The goal of a critique should be to move towards improvement through understanding, that is what makes it different from a criticism.
I tell people all the time that there is not a wrong way to create, you should just start and do it. It occurred to me that this comment might seem in direct conflict with the idea of critique, and might be in need of further explanation.
Improvement is a subjective standard. When critiquing your artwork, it is important to understand the goal or ideal that you have in mind. Do you want to be the next Rembrandt or the next Picasso, or maybe the next Arina Tanemura. How you would improve when working towards those goals is vastly different.
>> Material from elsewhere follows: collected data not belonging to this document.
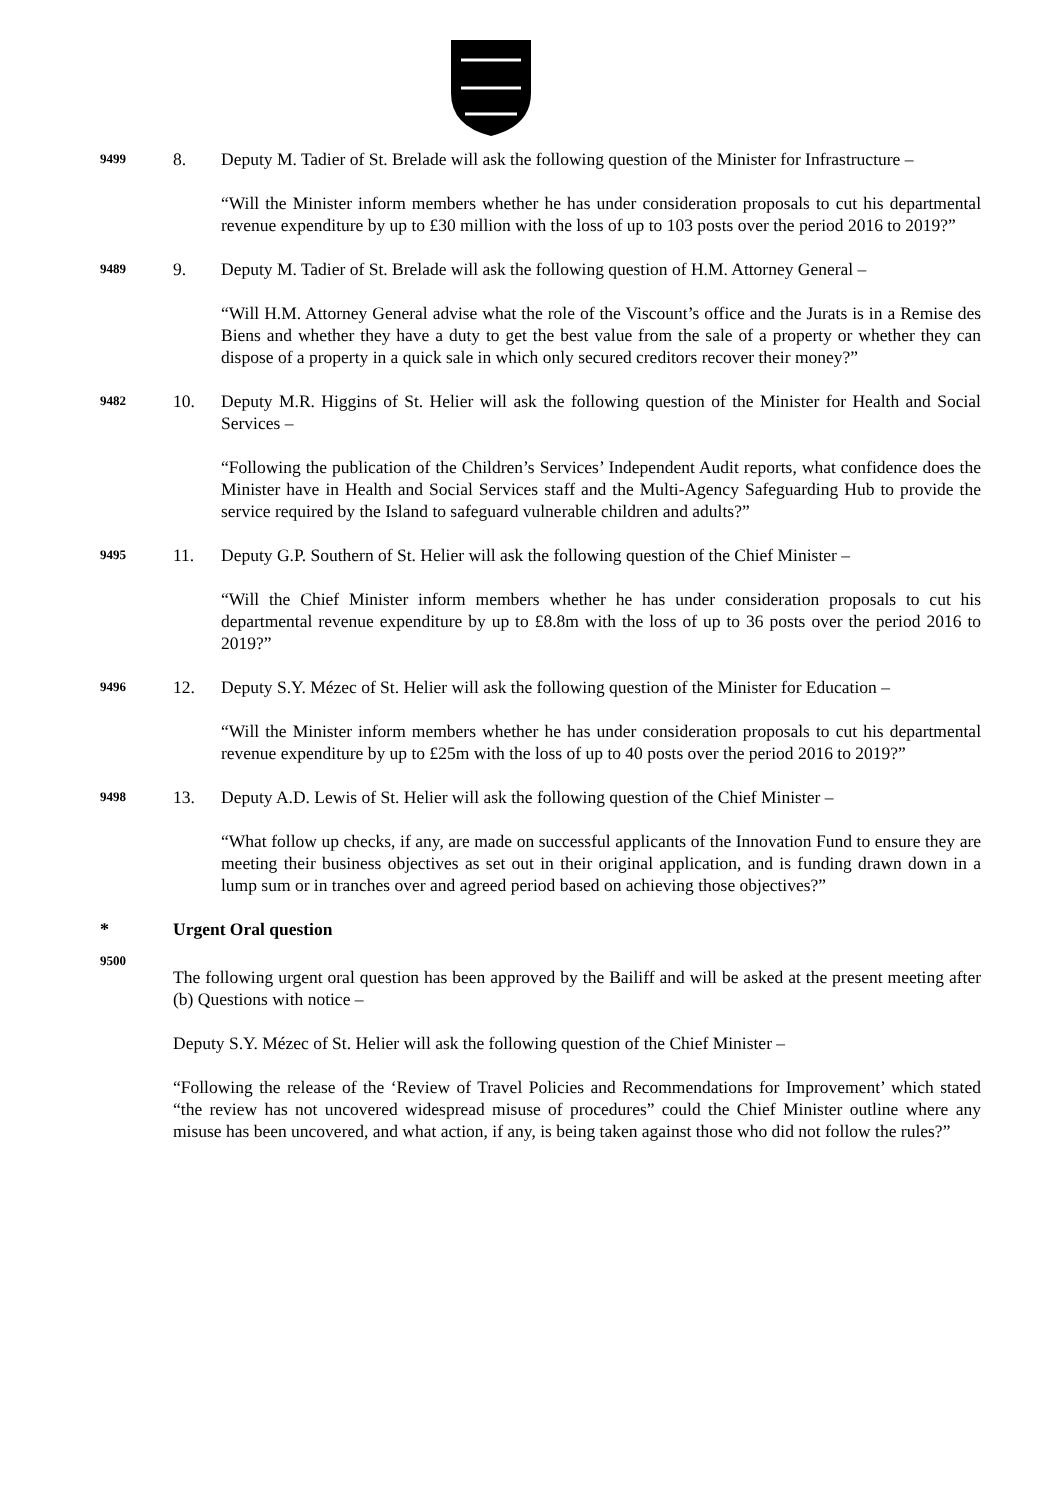9499
8. Deputy M. Tadier of St. Brelade will ask the following question of the Minister for Infrastructure –
“Will the Minister inform members whether he has under consideration proposals to cut his departmental revenue expenditure by up to £30 million with the loss of up to 103 posts over the period 2016 to 2019?”
9489
9. Deputy M. Tadier of St. Brelade will ask the following question of H.M. Attorney General –
“Will H.M. Attorney General advise what the role of the Viscount’s office and the Jurats is in a Remise des Biens and whether they have a duty to get the best value from the sale of a property or whether they can dispose of a property in a quick sale in which only secured creditors recover their money?”
9482
10. Deputy M.R. Higgins of St. Helier will ask the following question of the Minister for Health and Social Services –
“Following the publication of the Children’s Services’ Independent Audit reports, what confidence does the Minister have in Health and Social Services staff and the Multi-Agency Safeguarding Hub to provide the service required by the Island to safeguard vulnerable children and adults?”
9495
11. Deputy G.P. Southern of St. Helier will ask the following question of the Chief Minister –
“Will the Chief Minister inform members whether he has under consideration proposals to cut his departmental revenue expenditure by up to £8.8m with the loss of up to 36 posts over the period 2016 to 2019?”
9496
12. Deputy S.Y. Mézec of St. Helier will ask the following question of the Minister for Education –
“Will the Minister inform members whether he has under consideration proposals to cut his departmental revenue expenditure by up to £25m with the loss of up to 40 posts over the period 2016 to 2019?”
9498
13. Deputy A.D. Lewis of St. Helier will ask the following question of the Chief Minister –
“What follow up checks, if any, are made on successful applicants of the Innovation Fund to ensure they are meeting their business objectives as set out in their original application, and is funding drawn down in a lump sum or in tranches over and agreed period based on achieving those objectives?”
* Urgent Oral question
9500
The following urgent oral question has been approved by the Bailiff and will be asked at the present meeting after (b) Questions with notice –
Deputy S.Y. Mézec of St. Helier will ask the following question of the Chief Minister –
“Following the release of the ‘Review of Travel Policies and Recommendations for Improvement’ which stated “the review has not uncovered widespread misuse of procedures” could the Chief Minister outline where any misuse has been uncovered, and what action, if any, is being taken against those who did not follow the rules?”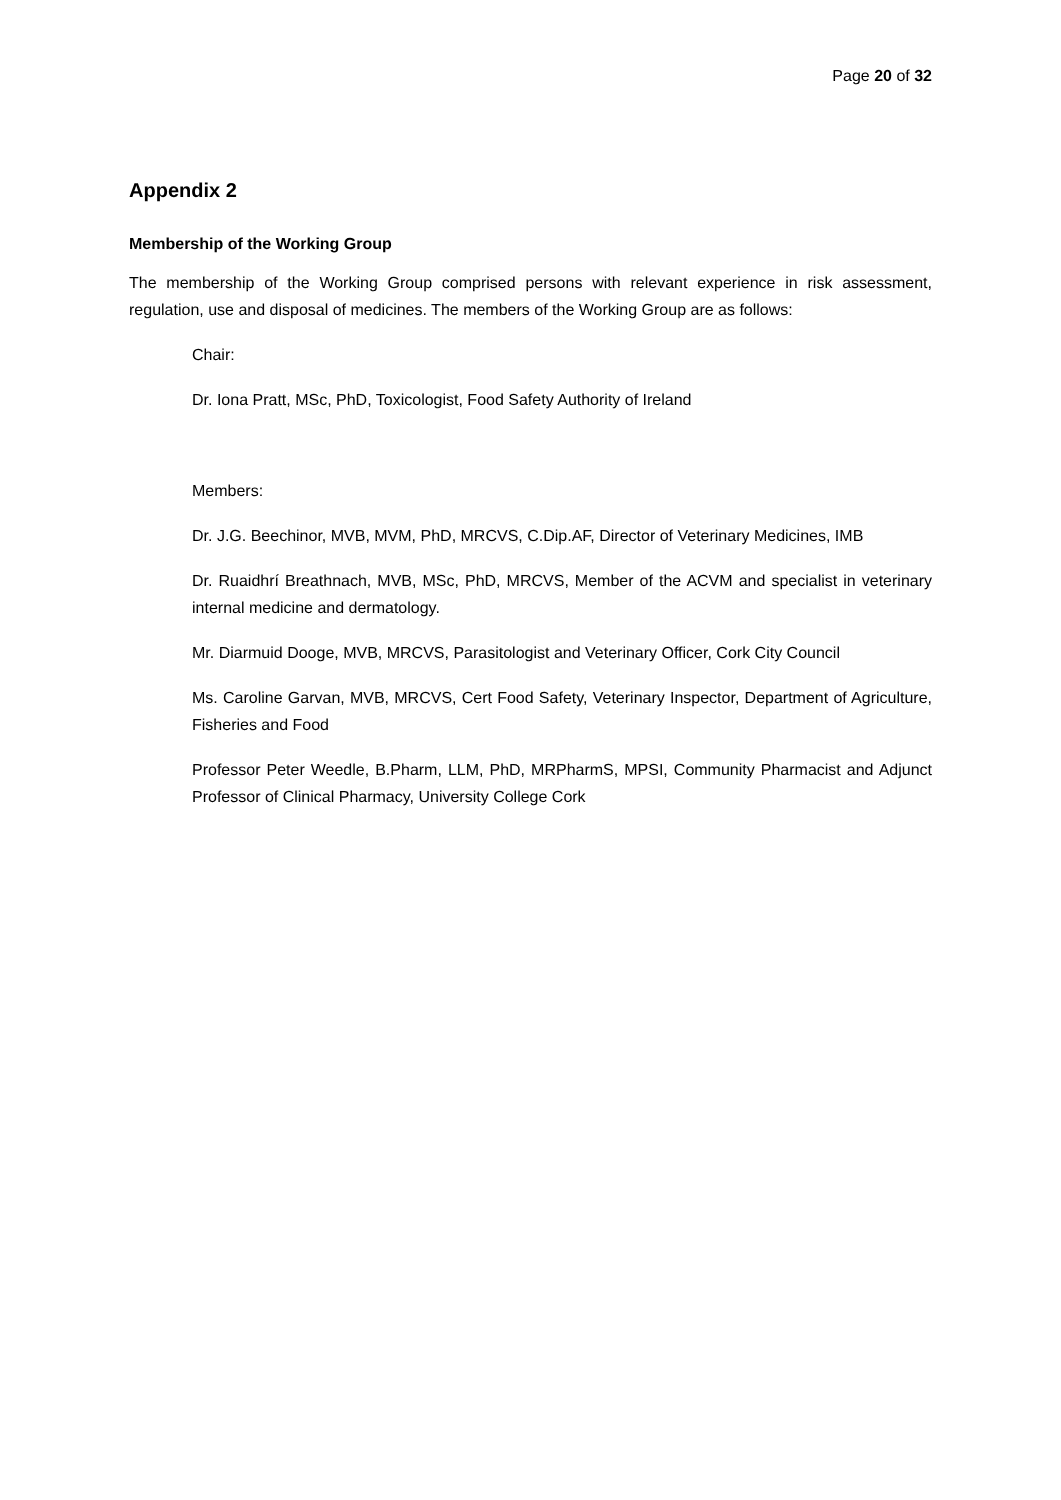Page 20 of 32
Appendix 2
Membership of the Working Group
The membership of the Working Group comprised persons with relevant experience in risk assessment, regulation, use and disposal of medicines. The members of the Working Group are as follows:
Chair:
Dr. Iona Pratt, MSc, PhD, Toxicologist, Food Safety Authority of Ireland
Members:
Dr. J.G. Beechinor, MVB, MVM, PhD, MRCVS, C.Dip.AF, Director of Veterinary Medicines, IMB
Dr. Ruaidhrí Breathnach, MVB, MSc, PhD, MRCVS, Member of the ACVM and specialist in veterinary internal medicine and dermatology.
Mr. Diarmuid Dooge, MVB, MRCVS, Parasitologist and Veterinary Officer, Cork City Council
Ms. Caroline Garvan, MVB, MRCVS, Cert Food Safety, Veterinary Inspector, Department of Agriculture, Fisheries and Food
Professor Peter Weedle, B.Pharm, LLM, PhD, MRPharmS, MPSI, Community Pharmacist and Adjunct Professor of Clinical Pharmacy, University College Cork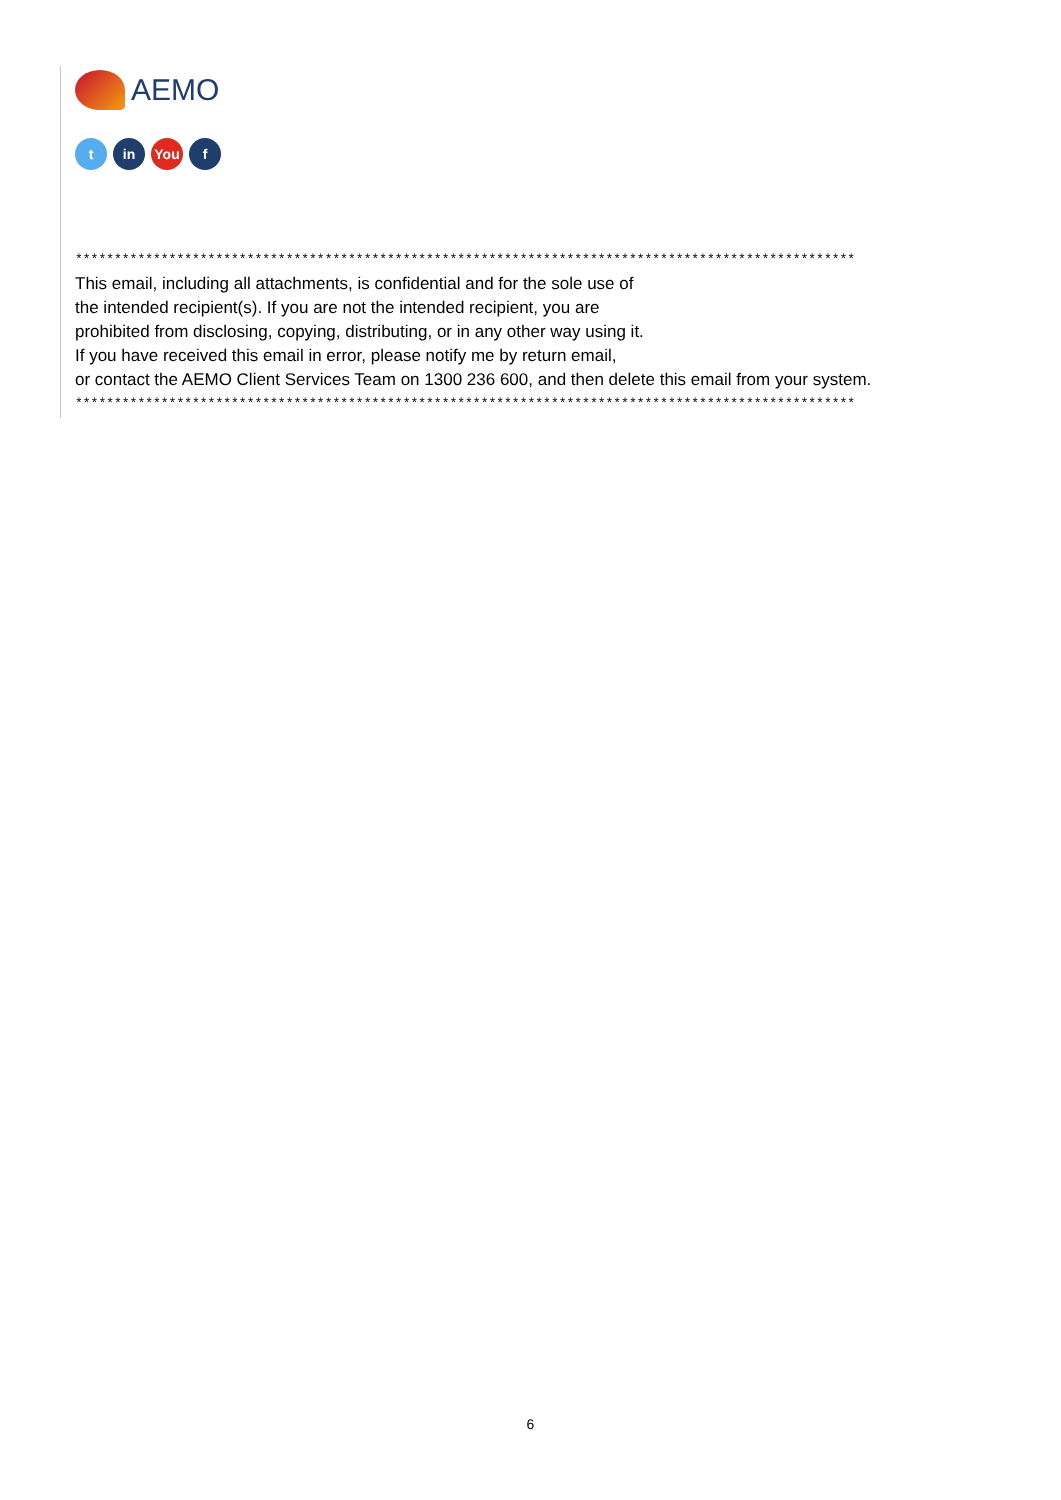AEMO
t in You f
****************************************************************************************************
This email, including all attachments, is confidential and for the sole use of
the intended recipient(s). If you are not the intended recipient, you are
prohibited from disclosing, copying, distributing, or in any other way using it.
If you have received this email in error, please notify me by return email,
or contact the AEMO Client Services Team on 1300 236 600, and then delete this email from your system.
****************************************************************************************************
6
When I say that there is not a wrong way to create, what I mean is that all styles are valid.
So if I want to improve my drawing, How do I go about doing that?
Both of these eyes were drawn from the same source.
Each of us translated the same image into what was important to us. Yet on each of them there is something that differs from the original. I learned that Anime eyes are often open edged, that the pupils are even larger than I thought and high lights do have a hard edge.
I have spent years working on making highlights without hard edges, so I did not notice that it has one, and I can say that I would choose to put one.
So if what I mean by improving is to make the eye more in an anime style, the biggest changes I would make would be in the overall shape of the eye.
What I had sketched in as the whole eyeball is close to the size of the pupil, but taller and narrower, while the eyelid slants down more. By taking the time to look at what I had drawn in comparison to what I was working from, I gained an understanding of how and why mine differed from the original. Once I have that understanding, I can choose to either make mine more like the original or just draw eyes in my own way.
None of this changes the fact that I was happy with my original eye, and the fact that my eye was different from the one I was working from does not mean my eye was wrong.
I still maintain that the best way to learn to draw is by picking up something that makes marks, and using it to make marks. and enjoy the process because it is not a matter or right and wrong, it is a matter of learning and understanding. The learning and understanding will lead to improvement.